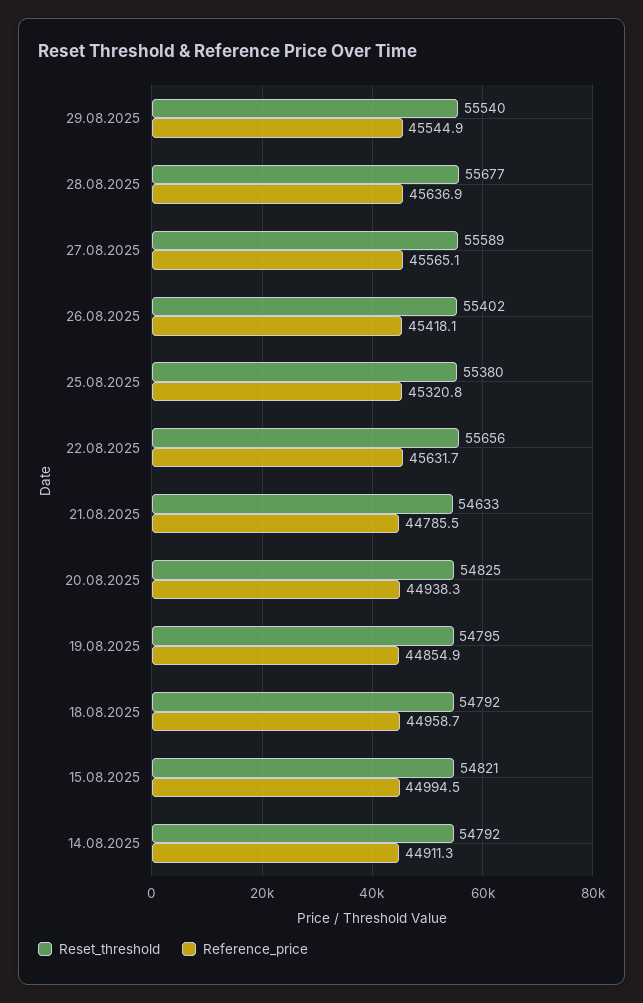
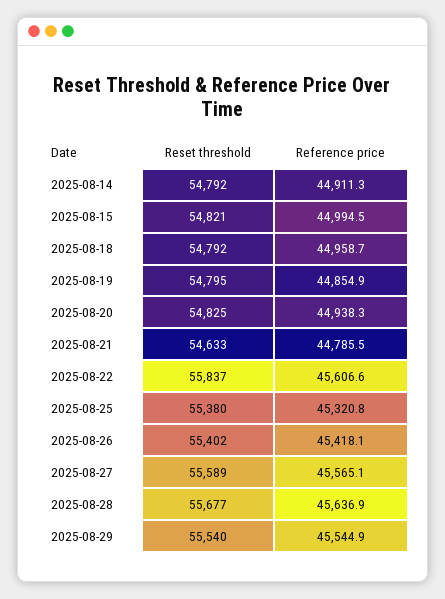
  {
    "Reset_threshold": {
      "29.08.2025": 55540,
      "28.08.2025": 55677,
      "27.08.2025": 55589,
      "26.08.2025": 55402,
      "25.08.2025": 55380,
-     "22.08.2025": 55656,
+     "22.08.2025": 55837,
      "21.08.2025": 54633,
      "20.08.2025": 54825,
      "19.08.2025": 54795,
      "18.08.2025": 54792,
      "15.08.2025": 54821,
      "14.08.2025": 54792
    },
    "Reference_price": {
      "29.08.2025": 45544.9,
      "28.08.2025": 45636.9,
      "27.08.2025": 45565.1,
      "26.08.2025": 45418.1,
      "25.08.2025": 45320.8,
-     "22.08.2025": 45631.7,
+     "22.08.2025": 45606.6,
      "21.08.2025": 44785.5,
      "20.08.2025": 44938.3,
      "19.08.2025": 44854.9,
      "18.08.2025": 44958.7,
      "15.08.2025": 44994.5,
      "14.08.2025": 44911.3
    }
  }

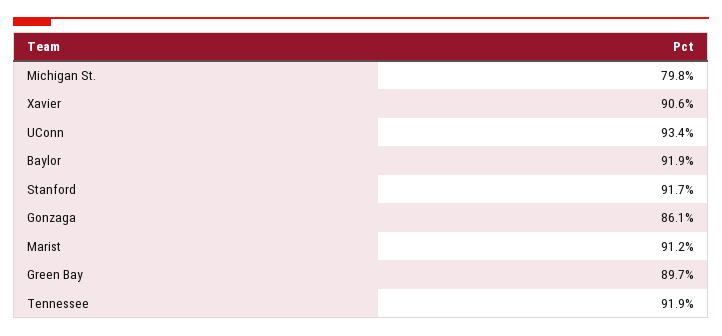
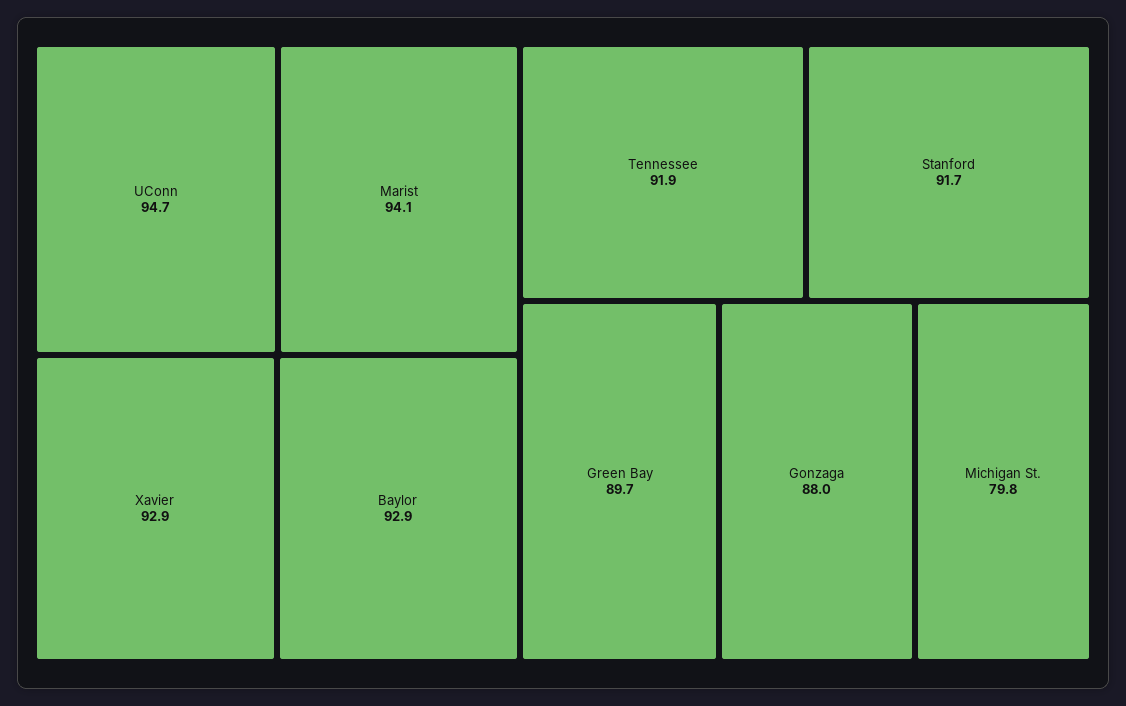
  {
    "Michigan St.": 79.8,
-   "Xavier": 90.6,
+   "Xavier": 92.9,
-   "UConn": 93.4,
+   "UConn": 94.7,
-   "Baylor": 91.9,
+   "Baylor": 92.9,
    "Stanford": 91.7,
-   "Gonzaga": 86.1,
+   "Gonzaga": 88,
-   "Marist": 91.2,
+   "Marist": 94.1,
    "Green Bay": 89.7,
    "Tennessee": 91.9
  }

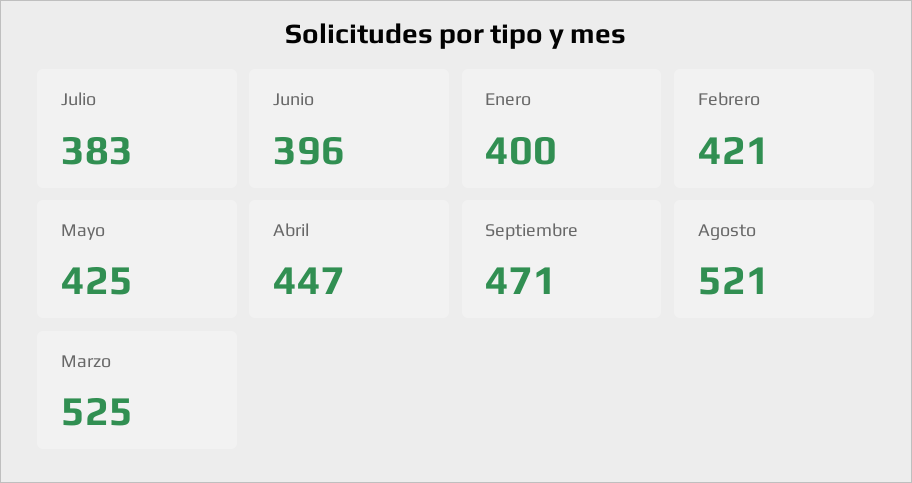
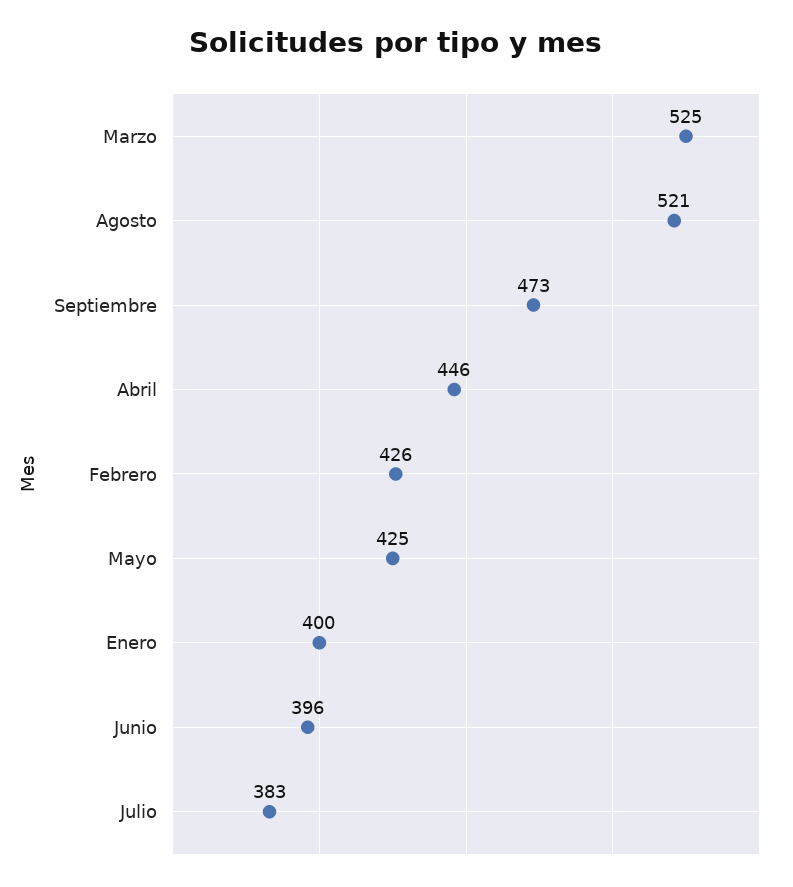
  {
    "Julio": 383,
    "Junio": 396,
    "Enero": 400,
-   "Febrero": 421,
+   "Febrero": 426,
    "Mayo": 425,
-   "Abril": 447,
+   "Abril": 446,
-   "Septiembre": 471,
+   "Septiembre": 473,
    "Agosto": 521,
    "Marzo": 525
  }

○ ○ ○ ○

◆ **Instruction**: With the images removed, give back every entry exactly as shown.

◆ **Solution**:
  {
    "Reset_threshold": {
      "29.08.2025": 55540,
      "28.08.2025": 55677,
      "27.08.2025": 55589,
      "26.08.2025": 55402,
      "25.08.2025": 55380,
-     "22.08.2025": 55656,
+     "22.08.2025": 55837,
      "21.08.2025": 54633,
      "20.08.2025": 54825,
      "19.08.2025": 54795,
      "18.08.2025": 54792,
      "15.08.2025": 54821,
      "14.08.2025": 54792
    },
    "Reference_price": {
      "29.08.2025": 45544.9,
      "28.08.2025": 45636.9,
      "27.08.2025": 45565.1,
      "26.08.2025": 45418.1,
      "25.08.2025": 45320.8,
-     "22.08.2025": 45631.7,
+     "22.08.2025": 45606.6,
      "21.08.2025": 44785.5,
      "20.08.2025": 44938.3,
      "19.08.2025": 44854.9,
      "18.08.2025": 44958.7,
      "15.08.2025": 44994.5,
      "14.08.2025": 44911.3
    }
  }

  {
    "Michigan St.": 79.8,
-   "Xavier": 90.6,
+   "Xavier": 92.9,
-   "UConn": 93.4,
+   "UConn": 94.7,
-   "Baylor": 91.9,
+   "Baylor": 92.9,
    "Stanford": 91.7,
-   "Gonzaga": 86.1,
+   "Gonzaga": 88,
-   "Marist": 91.2,
+   "Marist": 94.1,
    "Green Bay": 89.7,
    "Tennessee": 91.9
  }

  {
    "Julio": 383,
    "Junio": 396,
    "Enero": 400,
-   "Febrero": 421,
+   "Febrero": 426,
    "Mayo": 425,
-   "Abril": 447,
+   "Abril": 446,
-   "Septiembre": 471,
+   "Septiembre": 473,
    "Agosto": 521,
    "Marzo": 525
  }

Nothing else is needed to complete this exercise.